# TRY IT
A set of records appears below. Print them all, word for word.

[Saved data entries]
== == ==

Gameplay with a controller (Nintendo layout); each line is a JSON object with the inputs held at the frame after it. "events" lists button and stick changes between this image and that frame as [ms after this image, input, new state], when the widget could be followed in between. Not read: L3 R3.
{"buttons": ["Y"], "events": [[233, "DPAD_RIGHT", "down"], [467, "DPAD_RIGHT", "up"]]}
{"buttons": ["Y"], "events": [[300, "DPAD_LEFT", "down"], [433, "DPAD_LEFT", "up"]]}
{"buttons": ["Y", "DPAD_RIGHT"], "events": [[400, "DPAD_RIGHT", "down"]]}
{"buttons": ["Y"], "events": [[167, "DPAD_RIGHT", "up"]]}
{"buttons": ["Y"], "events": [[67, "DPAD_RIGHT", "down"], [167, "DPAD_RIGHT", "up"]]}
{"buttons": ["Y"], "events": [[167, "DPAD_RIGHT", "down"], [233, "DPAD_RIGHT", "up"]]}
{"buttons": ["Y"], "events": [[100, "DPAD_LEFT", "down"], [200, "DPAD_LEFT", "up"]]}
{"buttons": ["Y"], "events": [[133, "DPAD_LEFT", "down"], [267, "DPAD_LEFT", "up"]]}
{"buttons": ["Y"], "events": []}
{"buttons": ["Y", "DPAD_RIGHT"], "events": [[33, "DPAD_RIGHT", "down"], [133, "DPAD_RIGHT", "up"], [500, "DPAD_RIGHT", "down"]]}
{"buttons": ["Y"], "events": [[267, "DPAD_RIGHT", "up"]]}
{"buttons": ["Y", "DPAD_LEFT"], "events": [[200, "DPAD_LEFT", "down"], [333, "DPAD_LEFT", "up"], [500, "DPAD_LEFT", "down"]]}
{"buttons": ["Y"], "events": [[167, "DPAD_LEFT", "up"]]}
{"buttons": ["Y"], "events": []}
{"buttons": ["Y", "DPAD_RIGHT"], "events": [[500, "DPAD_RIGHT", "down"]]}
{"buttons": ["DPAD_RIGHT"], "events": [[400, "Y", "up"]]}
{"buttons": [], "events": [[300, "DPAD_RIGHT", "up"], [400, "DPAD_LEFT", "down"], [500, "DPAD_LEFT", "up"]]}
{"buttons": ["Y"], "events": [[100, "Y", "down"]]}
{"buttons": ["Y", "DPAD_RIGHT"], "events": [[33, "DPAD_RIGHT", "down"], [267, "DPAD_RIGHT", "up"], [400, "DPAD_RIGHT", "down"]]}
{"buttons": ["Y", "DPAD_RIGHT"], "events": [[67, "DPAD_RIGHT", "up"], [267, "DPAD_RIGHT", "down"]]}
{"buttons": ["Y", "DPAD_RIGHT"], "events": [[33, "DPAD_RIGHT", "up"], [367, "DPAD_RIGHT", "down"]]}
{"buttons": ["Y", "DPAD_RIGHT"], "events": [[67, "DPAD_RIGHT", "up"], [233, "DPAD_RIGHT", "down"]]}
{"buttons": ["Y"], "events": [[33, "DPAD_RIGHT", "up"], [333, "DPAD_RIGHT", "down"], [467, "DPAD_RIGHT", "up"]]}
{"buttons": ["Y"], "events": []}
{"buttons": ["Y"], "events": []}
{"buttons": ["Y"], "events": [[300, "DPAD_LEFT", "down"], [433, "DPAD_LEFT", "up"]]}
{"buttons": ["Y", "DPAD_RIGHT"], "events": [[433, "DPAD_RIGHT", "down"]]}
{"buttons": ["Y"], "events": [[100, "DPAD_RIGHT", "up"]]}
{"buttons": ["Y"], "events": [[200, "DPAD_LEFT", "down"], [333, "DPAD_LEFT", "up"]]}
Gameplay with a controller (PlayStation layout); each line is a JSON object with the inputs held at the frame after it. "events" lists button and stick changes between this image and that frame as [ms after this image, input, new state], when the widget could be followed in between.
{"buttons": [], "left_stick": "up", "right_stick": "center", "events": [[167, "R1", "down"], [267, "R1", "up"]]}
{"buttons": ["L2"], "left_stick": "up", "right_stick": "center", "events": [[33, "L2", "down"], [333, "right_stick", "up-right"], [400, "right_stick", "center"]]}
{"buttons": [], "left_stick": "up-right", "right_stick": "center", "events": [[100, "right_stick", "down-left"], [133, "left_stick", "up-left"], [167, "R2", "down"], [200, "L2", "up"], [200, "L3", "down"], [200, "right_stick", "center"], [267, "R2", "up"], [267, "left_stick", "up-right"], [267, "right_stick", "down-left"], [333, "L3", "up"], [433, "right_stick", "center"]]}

== == ==

# EXERCISE SOLUTION
Gameplay with a controller (Nintendo layout); each line is a JSON object with the inputs held at the frame after it. "events" lists button and stick changes between this image and that frame as [ms after this image, input, new state], when the widget could be followed in between. Not read: L3 R3.
{"buttons": ["Y"], "events": [[233, "DPAD_RIGHT", "down"], [467, "DPAD_RIGHT", "up"]]}
{"buttons": ["Y"], "events": [[300, "DPAD_LEFT", "down"], [433, "DPAD_LEFT", "up"]]}
{"buttons": ["Y", "DPAD_RIGHT"], "events": [[400, "DPAD_RIGHT", "down"]]}
{"buttons": ["Y"], "events": [[167, "DPAD_RIGHT", "up"]]}
{"buttons": ["Y"], "events": [[67, "DPAD_RIGHT", "down"], [167, "DPAD_RIGHT", "up"]]}
{"buttons": ["Y"], "events": [[167, "DPAD_RIGHT", "down"], [233, "DPAD_RIGHT", "up"]]}
{"buttons": ["Y"], "events": [[100, "DPAD_LEFT", "down"], [200, "DPAD_LEFT", "up"]]}
{"buttons": ["Y"], "events": [[133, "DPAD_LEFT", "down"], [267, "DPAD_LEFT", "up"]]}
{"buttons": ["Y"], "events": []}
{"buttons": ["Y", "DPAD_RIGHT"], "events": [[33, "DPAD_RIGHT", "down"], [133, "DPAD_RIGHT", "up"], [500, "DPAD_RIGHT", "down"]]}
{"buttons": ["Y"], "events": [[267, "DPAD_RIGHT", "up"]]}
{"buttons": ["Y", "DPAD_LEFT"], "events": [[200, "DPAD_LEFT", "down"], [333, "DPAD_LEFT", "up"], [500, "DPAD_LEFT", "down"]]}
{"buttons": ["Y"], "events": [[167, "DPAD_LEFT", "up"]]}
{"buttons": ["Y"], "events": []}
{"buttons": ["Y", "DPAD_RIGHT"], "events": [[500, "DPAD_RIGHT", "down"]]}
{"buttons": ["DPAD_RIGHT"], "events": [[400, "Y", "up"]]}
{"buttons": [], "events": [[300, "DPAD_RIGHT", "up"], [400, "DPAD_LEFT", "down"], [500, "DPAD_LEFT", "up"]]}
{"buttons": ["Y"], "events": [[100, "Y", "down"]]}
{"buttons": ["Y", "DPAD_RIGHT"], "events": [[33, "DPAD_RIGHT", "down"], [267, "DPAD_RIGHT", "up"], [400, "DPAD_RIGHT", "down"]]}
{"buttons": ["Y", "DPAD_RIGHT"], "events": [[67, "DPAD_RIGHT", "up"], [267, "DPAD_RIGHT", "down"]]}
{"buttons": ["Y", "DPAD_RIGHT"], "events": [[33, "DPAD_RIGHT", "up"], [367, "DPAD_RIGHT", "down"]]}
{"buttons": ["Y", "DPAD_RIGHT"], "events": [[67, "DPAD_RIGHT", "up"], [233, "DPAD_RIGHT", "down"]]}
{"buttons": ["Y"], "events": [[33, "DPAD_RIGHT", "up"], [333, "DPAD_RIGHT", "down"], [467, "DPAD_RIGHT", "up"]]}
{"buttons": ["Y"], "events": []}
{"buttons": ["Y"], "events": []}
{"buttons": ["Y"], "events": [[300, "DPAD_LEFT", "down"], [433, "DPAD_LEFT", "up"]]}
{"buttons": ["Y", "DPAD_RIGHT"], "events": [[433, "DPAD_RIGHT", "down"]]}
{"buttons": ["Y"], "events": [[100, "DPAD_RIGHT", "up"]]}
{"buttons": ["Y"], "events": [[200, "DPAD_LEFT", "down"], [333, "DPAD_LEFT", "up"]]}
Gameplay with a controller (PlayStation layout); each line is a JSON object with the inputs held at the frame after it. "events" lists button and stick changes between this image and that frame as [ms after this image, input, new state], when the widget could be followed in between.
{"buttons": [], "left_stick": "up", "right_stick": "center", "events": [[167, "R1", "down"], [267, "R1", "up"]]}
{"buttons": ["L2"], "left_stick": "up", "right_stick": "center", "events": [[33, "L2", "down"], [333, "right_stick", "up-right"], [400, "right_stick", "center"]]}
{"buttons": [], "left_stick": "up-right", "right_stick": "center", "events": [[100, "right_stick", "down-left"], [133, "left_stick", "up-left"], [167, "R2", "down"], [200, "L2", "up"], [200, "L3", "down"], [200, "right_stick", "center"], [267, "R2", "up"], [267, "left_stick", "up-right"], [267, "right_stick", "down-left"], [333, "L3", "up"], [433, "right_stick", "center"]]}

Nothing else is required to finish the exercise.